To answer the question: yes, it is likely to be a little slower, all else being equal. Some things that used to be variables (including functions) are now going to be object attributes, and
self.foo is always going to be slightly slower than
foo regardless of whether
foo was a global or local originally. (Local variables are accessed by index, and globals by name, but an attribute lookup on an object is either a local or a global lookup, plus an additional lookup by name for the attribute, possibly in multiple places.) Calling a method is also slightly slower than calling a function -- not only is it slower to get the attribute, it is also slower to make the call, because a method is a wrapper object that calls the function you wrote, adding an extra function call overhead.
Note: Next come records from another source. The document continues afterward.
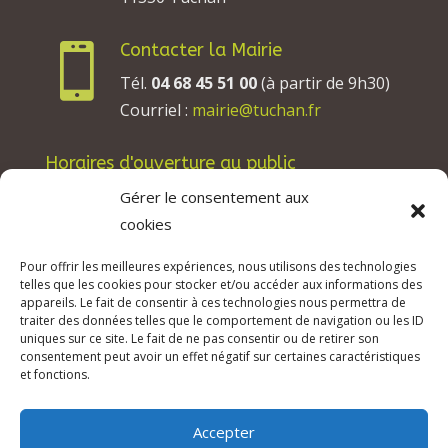
Contacter la Mairie

Tél.
04 68 45 51 00
(à partir de 9h30)
Courriel :
mairie@tuchan.fr
Horaires d'ouverture au public
Les lundis, mardis et jeudis : de 8h à 12h et de
Gérer le consentement aux
13h30 à 17h30.
cookies
Les mercredis : de 13h30 à 17h30.
Pour offrir les meilleures expériences, nous utilisons des technologies
Les vendredis : de 8h à 12h.
telles que les cookies pour stocker et/ou accéder aux informations des
appareils. Le fait de consentir à ces technologies nous permettra de
traiter des données telles que le comportement de navigation ou les ID
uniques sur ce site. Le fait de ne pas consentir ou de retirer son
consentement peut avoir un effet négatif sur certaines caractéristiques
© 2026 Mairie de Tuchan | Site Internet réalisé
et fonctions.
par
SATURNE innovations
Accepter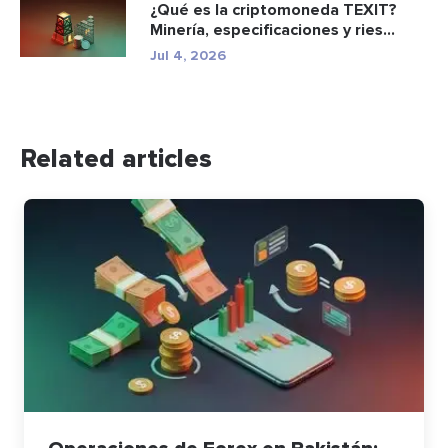
¿Qué es la criptomoneda TEXIT?
Minería, especificaciones y ries...
Jul 4, 2026
Related articles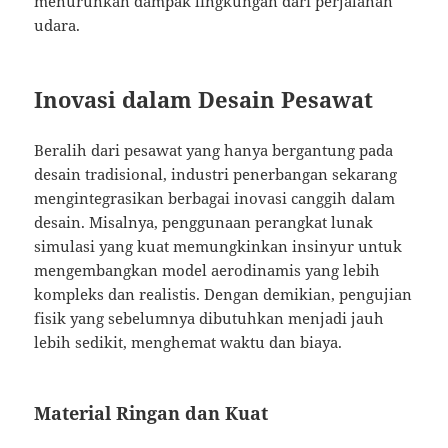
menurunkan dampak lingkungan dari perjalanan
udara.
Inovasi dalam Desain Pesawat
Beralih dari pesawat yang hanya bergantung pada
desain tradisional, industri penerbangan sekarang
mengintegrasikan berbagai inovasi canggih dalam
desain. Misalnya, penggunaan perangkat lunak
simulasi yang kuat memungkinkan insinyur untuk
mengembangkan model aerodinamis yang lebih
kompleks dan realistis. Dengan demikian, pengujian
fisik yang sebelumnya dibutuhkan menjadi jauh
lebih sedikit, menghemat waktu dan biaya.
Material Ringan dan Kuat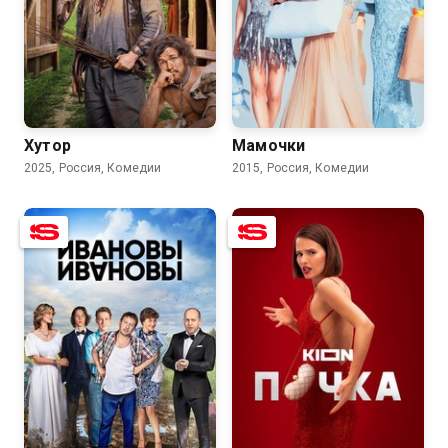
7.8
6.0
8.0
5.7
Хутор
Мамочки
2025, Россия, Комедии
2015, Россия, Комедии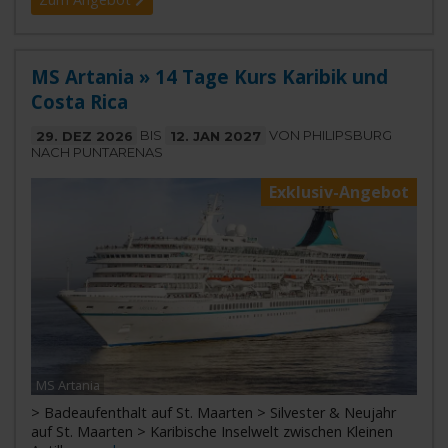
MS Artania » 14 Tage Kurs Karibik und
Costa Rica
29. DEZ 2026
BIS
12. JAN 2027
VON PHILIPSBURG
NACH PUNTARENAS
Exklusiv-Angebot
MS Artania
> Badeaufenthalt auf St. Maarten > Silvester & Neujahr
auf St. Maarten > Karibische Inselwelt zwischen Kleinen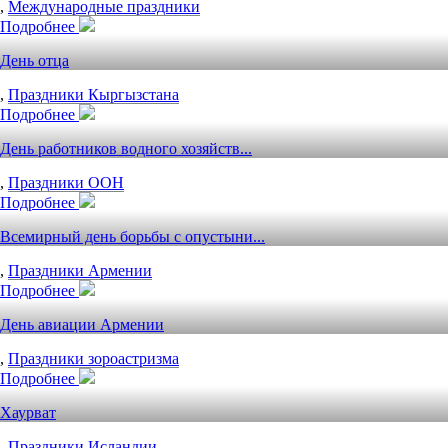
,
Международные праздники
Подробнее
День отца
,
Праздники Кыргызстана
Подробнее
День работников водного хозяйств...
,
Праздники ООН
Подробнее
Всемирный день борьбы с опустыни...
,
Праздники Армении
Подробнее
День авиации Армении
,
Праздники зороастризма
Подробнее
Хаурват
,
Праздники Исландии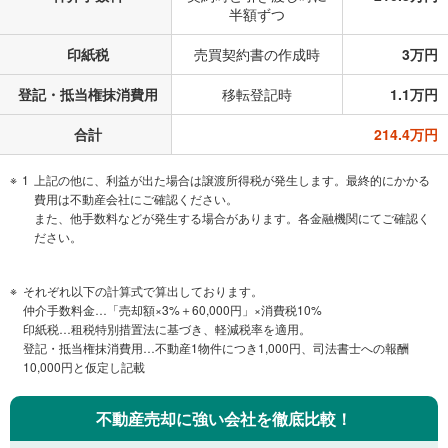
半額ずつ
印紙税
売買契約書の作成時
3万円
登記・抵当権抹消費用
移転登記時
1.1万円
合計
214.4万円
1
上記の他に、利益が出た場合は譲渡所得税が発生します。最終的にかかる
費用は不動産会社にご確認ください。
また、他手数料などが発生する場合があります。各金融機関にてご確認く
ださい。
それぞれ以下の計算式で算出しております。
仲介手数料金…「売却額×3%＋60,000円」×消費税10%
印紙税…租税特別措置法に基づき、軽減税率を適用。
登記・抵当権抹消費用…不動産1物件につき1,000円、司法書士への報酬
10,000円と仮定し記載
不動産売却に強い会社を徹底比較！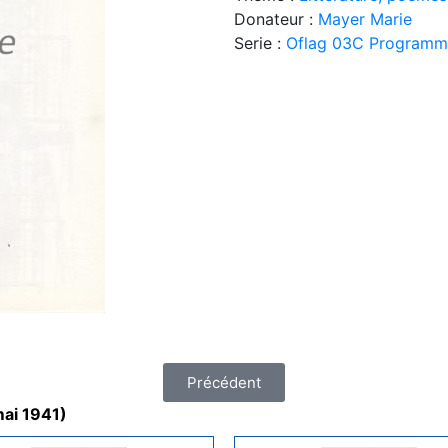
Donateur :
Mayer Marie
Serie :
Oflag 03C Programme 
Précédent
mai 1941)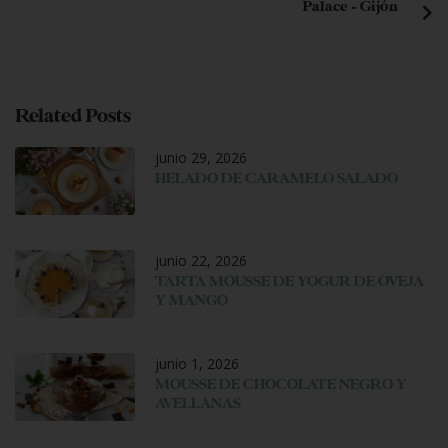
Palace – Gijón
Related Posts
junio 29, 2026
HELADO DE CARAMELO SALADO
junio 22, 2026
TARTA MOUSSE DE YOGUR DE OVEJA
Y MANGO
junio 1, 2026
MOUSSE DE CHOCOLATE NEGRO Y
AVELLANAS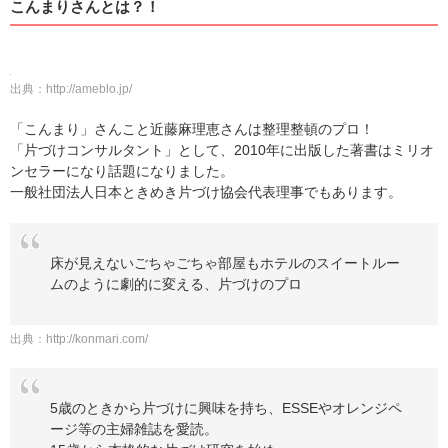
こんまりさんとは？！
出典：
http://ameblo.jp/
「こんまり」さんこと近藤麻理恵さんは整理整頓のプロ！
「片づけコンサルタント」として、2010年に出版した著書はミリオ
ンセラーになり話題になりました。
一般社団法人日本ときめき片づけ協会代表理事でもあります。
床が見えないごちゃごちゃ部屋もホテルのスイートルー
ムのように劇的に変える、片づけのプロ
出典：
http://konmari.com/
5歳のときから片づけに興味を持ち、ESSEやオレンジペ
ージ等の主婦雑誌を愛読。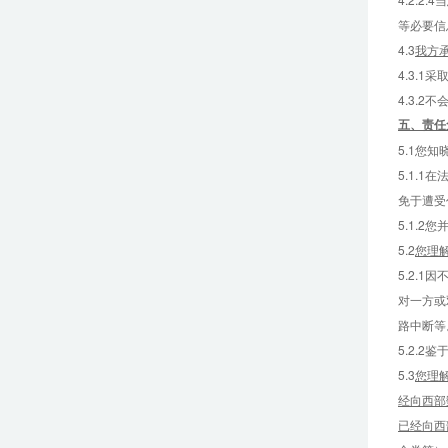
等必要信
4.3
我方
4.3.
4.3.
五、
责任
5.1您
5.1.
免于遭受
5.1.
5.2
您理
5.2.
对一方或
路中断等
5.2.
5.3
您理
经向西部
已经向西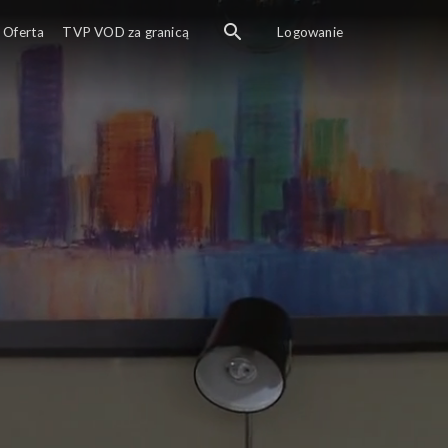
Oferta
TVP VOD za granicą
Logowanie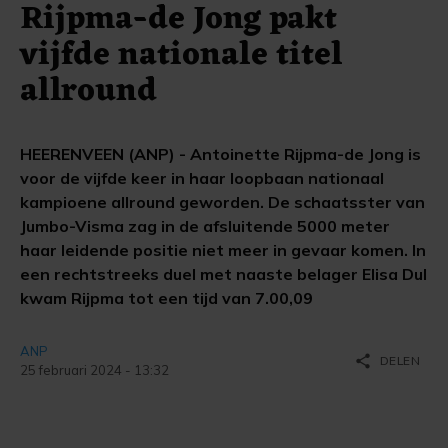
Rijpma-de Jong pakt
vijfde nationale titel
allround
HEERENVEEN (ANP) - Antoinette Rijpma-de Jong is
voor de vijfde keer in haar loopbaan nationaal
kampioene allround geworden. De schaatsster van
Jumbo-Visma zag in de afsluitende 5000 meter
haar leidende positie niet meer in gevaar komen. In
een rechtstreeks duel met naaste belager Elisa Dul
kwam Rijpma tot een tijd van 7.00,09
ANP
share
DELEN
25 februari 2024 - 13:32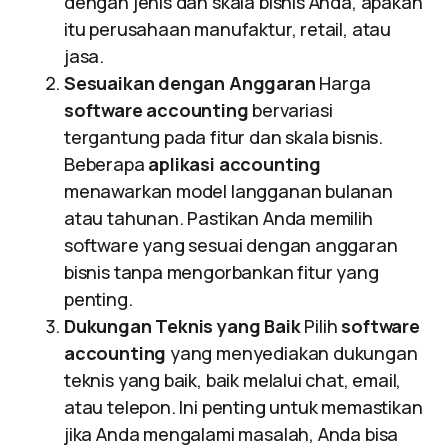
dengan jenis dan skala bisnis Anda, apakah
itu perusahaan manufaktur, retail, atau
jasa.
Sesuaikan dengan Anggaran
Harga
software accounting
bervariasi
tergantung pada fitur dan skala bisnis.
Beberapa
aplikasi accounting
menawarkan model langganan bulanan
atau tahunan. Pastikan Anda memilih
software yang sesuai dengan anggaran
bisnis tanpa mengorbankan fitur yang
penting.
Dukungan Teknis yang Baik
Pilih
software
accounting
yang menyediakan dukungan
teknis yang baik, baik melalui chat, email,
atau telepon. Ini penting untuk memastikan
jika Anda mengalami masalah, Anda bisa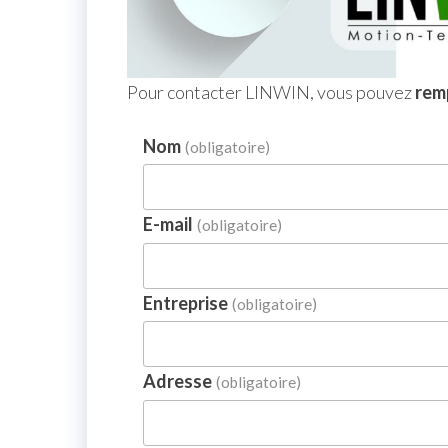
Pour contacter LINWIN, vous pouvez
remp
Nom
(obligatoire)
E-mail
(obligatoire)
Entreprise
(obligatoire)
Adresse
(obligatoire)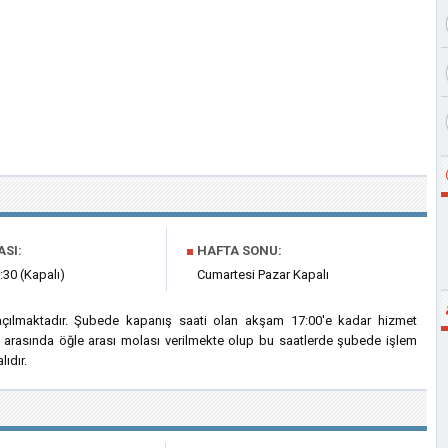
ASI:
■
HAFTA SONU:
:30 (Kapalı)
Cumartesi Pazar Kapalı
açılmaktadır. Şubede kapanış saati olan akşam 17:00'e kadar hizmet
ri arasında öğle arası molası verilmekte olup bu saatlerde şubede işlem
ıdır.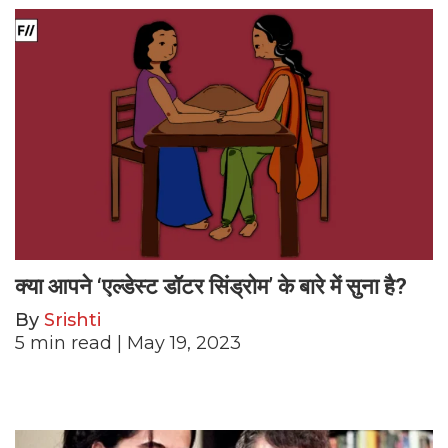
क्या आपने ‘एल्डेस्ट डॉटर सिंड्रोम’ के बारे में सुना है?
By
Srishti
5
min read
| May 19, 2023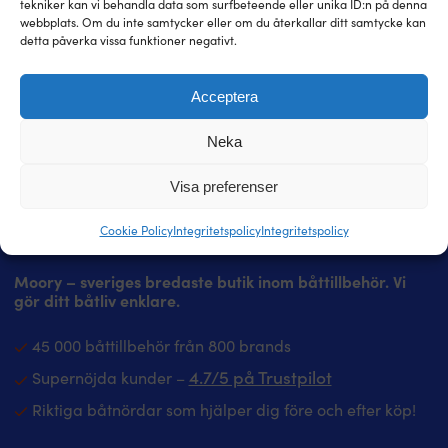
tekniker kan vi behandla data som surfbeteende eller unika ID:n på denna
webbplats. Om du inte samtycker eller om du återkallar ditt samtycke kan
detta påverka vissa funktioner negativt.
Acceptera
Neka
Visa preferenser
Cookie Policy
Integritetspolicy
Integritetspolicy
Moory – sveriges bredaste butik inom båttillbehör. Vi
gör ditt båtliv enklare.
45 000 båttillbehör från 800 brands
4.7/5 på Trustpilot
Supernöjda kunder –
Riktiga båtnördar som hjälper dig före och efter köp!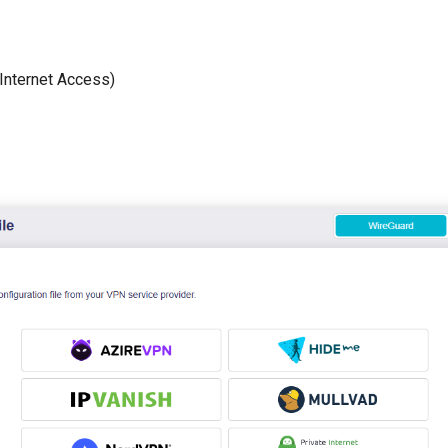
 Internet Access)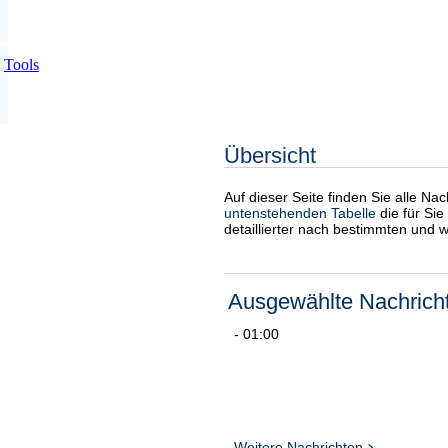
Tools
Übersicht
Auf dieser Seite finden Sie alle Na
untenstehenden Tabelle
die für Sie
detaillierter nach bestimmten und 
Ausgewählte Nachrich
- 01:00
Weitere Nachrichten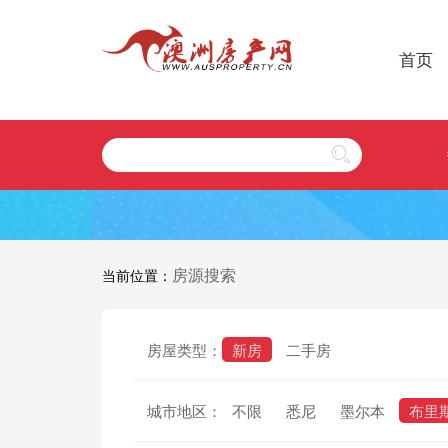
首页
房源搜索
当前位置：
房屋类型：
新房
二手房
城市地区：
不限
悉尼
墨尔本
布里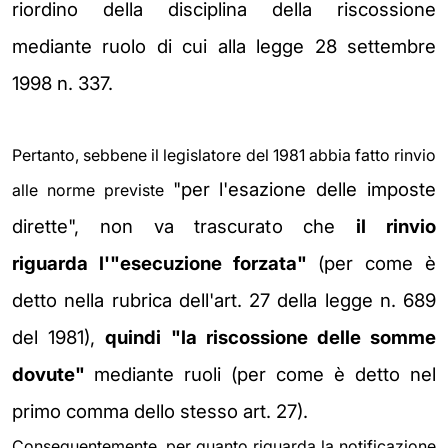
riordino della disciplina della riscossione
mediante
ruolo di cui alla legge 28 settembre
1998 n. 337.
Pertanto, sebbene il legislatore del 1981 abbia fatto rinvio
"per l'esazione delle imposte
alle norme previste
dirette", non va trascurato che
il rinvio
riguarda
l'"esecuzione forzata"
(per come è
detto nella rubrica dell'art. 27 della legge n.
689
del 1981),
quindi "la riscossione delle somme
dovute"
mediante ruoli (per
come è detto nel
primo comma dello stesso art. 27).
Conseguentemente, per quanto riguarda la notificazione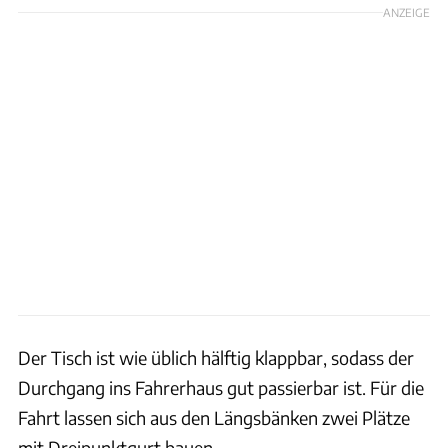
ANZEIGE
Der Tisch ist wie üblich hälftig klappbar, sodass der
Durchgang ins Fahrerhaus gut passierbar ist. Für die
Fahrt lassen sich aus den Längsbänken zwei Plätze
mit Dreipunktgurt bauen.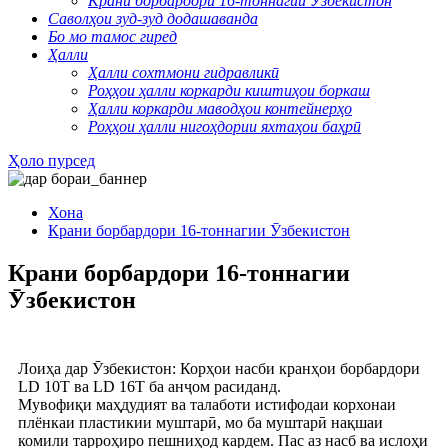
Крани борбардори 16-тоннагии Ӯзбекистон
Саволҳои зуд-зуд додашаванда
Бо мо тамос гиред
Ҳалли
Ҳалли сохтмони гидравликӣ
Роҳҳои ҳалли коркарди киштиҳои боркаш
Ҳалли коркарди маводҳои контейнерҳо
Роҳҳои ҳалли нигоҳдории яхтаҳои баҳрӣ
Ҳоло пурсед
Хона
Крани борбардори 16-тоннагии Ӯзбекистон
Крани борбардори 16-тоннагии
Ӯзбекистон
Лоиҳа дар Ӯзбекистон: Корҳои насби кранҳои борбардори
LD 10T ва LD 16T ба анҷом расиданд.
Мувофиқи маҳдудият ва талаботи истифодаи корхонаи
плёнкаи пластикии муштарӣ, мо ба муштарӣ нақшаи
комили тарроҳиро пешниҳод кардем. Пас аз насб ва ислоҳи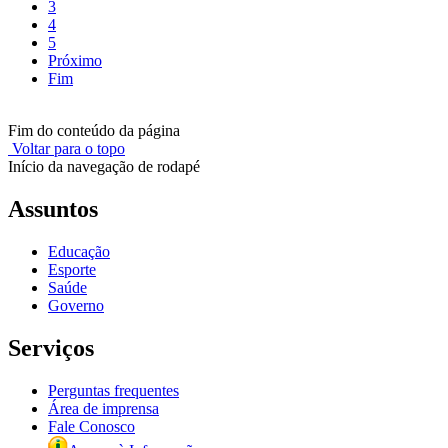
3
4
5
Próximo
Fim
Fim do conteúdo da página
Voltar para o topo
Início da navegação de rodapé
Assuntos
Educação
Esporte
Saúde
Governo
Serviços
Perguntas frequentes
Área de imprensa
Fale Conosco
Will this be noticeable? Usually not. In rare cases it might be, say if you are accessing an object attribute a lot (thousands or millions of times) in a particular method. But in that case you can just assign
self.foo to a local variable
foo at the top of the method, and reference it by the local name throughout, to regain 99.44% of the local variable's performance advantage.
Beyond that there will be some overhead for allocating memory for instances that you probably didn't have before, but unless you are constantly creating and destroying instances, this is likely a one-time cost.
In short: there will be a likely-minor performance hit, and where the performance hit is more than minor, it is easy to mitigate. On the other hand, you could save hours in writing and maintaining the code, assuming your problem lends itself to an object-oriented solution. And saving time is likely why you're using a language like Python to begin with.